[Records contained in a dataset]
──────
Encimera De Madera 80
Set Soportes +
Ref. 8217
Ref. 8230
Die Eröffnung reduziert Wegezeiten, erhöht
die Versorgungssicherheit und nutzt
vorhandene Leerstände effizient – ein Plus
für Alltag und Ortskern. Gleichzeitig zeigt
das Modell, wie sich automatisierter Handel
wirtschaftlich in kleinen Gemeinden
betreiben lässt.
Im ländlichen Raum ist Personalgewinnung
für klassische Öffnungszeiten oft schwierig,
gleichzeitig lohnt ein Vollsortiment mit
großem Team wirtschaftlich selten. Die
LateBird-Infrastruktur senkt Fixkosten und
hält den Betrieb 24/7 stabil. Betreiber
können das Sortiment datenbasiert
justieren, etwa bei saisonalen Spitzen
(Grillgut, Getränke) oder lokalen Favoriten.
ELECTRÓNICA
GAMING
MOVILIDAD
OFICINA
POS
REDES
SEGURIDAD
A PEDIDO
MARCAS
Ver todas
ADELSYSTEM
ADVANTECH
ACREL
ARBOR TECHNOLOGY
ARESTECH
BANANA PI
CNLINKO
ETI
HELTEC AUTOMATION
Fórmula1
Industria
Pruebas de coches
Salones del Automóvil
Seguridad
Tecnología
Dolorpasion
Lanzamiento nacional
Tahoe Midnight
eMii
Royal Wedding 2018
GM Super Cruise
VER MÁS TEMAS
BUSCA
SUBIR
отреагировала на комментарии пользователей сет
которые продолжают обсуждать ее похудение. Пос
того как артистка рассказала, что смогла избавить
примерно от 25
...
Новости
──────
§ **Problem description**: Exact copies of the line with "wirtschaftlich in kleinen Gemeinden" and of every later line in the entries make up the whole answer.

§ **The completed task**:
wirtschaftlich in kleinen Gemeinden
betreiben lässt.
Im ländlichen Raum ist Personalgewinnung
für klassische Öffnungszeiten oft schwierig,
gleichzeitig lohnt ein Vollsortiment mit
großem Team wirtschaftlich selten. Die
LateBird-Infrastruktur senkt Fixkosten und
hält den Betrieb 24/7 stabil. Betreiber
können das Sortiment datenbasiert
justieren, etwa bei saisonalen Spitzen
(Grillgut, Getränke) oder lokalen Favoriten.
ELECTRÓNICA
GAMING
MOVILIDAD
OFICINA
POS
REDES
SEGURIDAD
A PEDIDO
MARCAS
Ver todas
ADELSYSTEM
ADVANTECH
ACREL
ARBOR TECHNOLOGY
ARESTECH
BANANA PI
CNLINKO
ETI
HELTEC AUTOMATION
Fórmula1
Industria
Pruebas de coches
Salones del Automóvil
Seguridad
Tecnología
Dolorpasion
Lanzamiento nacional
Tahoe Midnight
eMii
Royal Wedding 2018
GM Super Cruise
VER MÁS TEMAS
BUSCA
SUBIR
отреагировала на комментарии пользователей сет
которые продолжают обсуждать ее похудение. Пос
того как артистка рассказала, что смогла избавить
примерно от 25
...
Новости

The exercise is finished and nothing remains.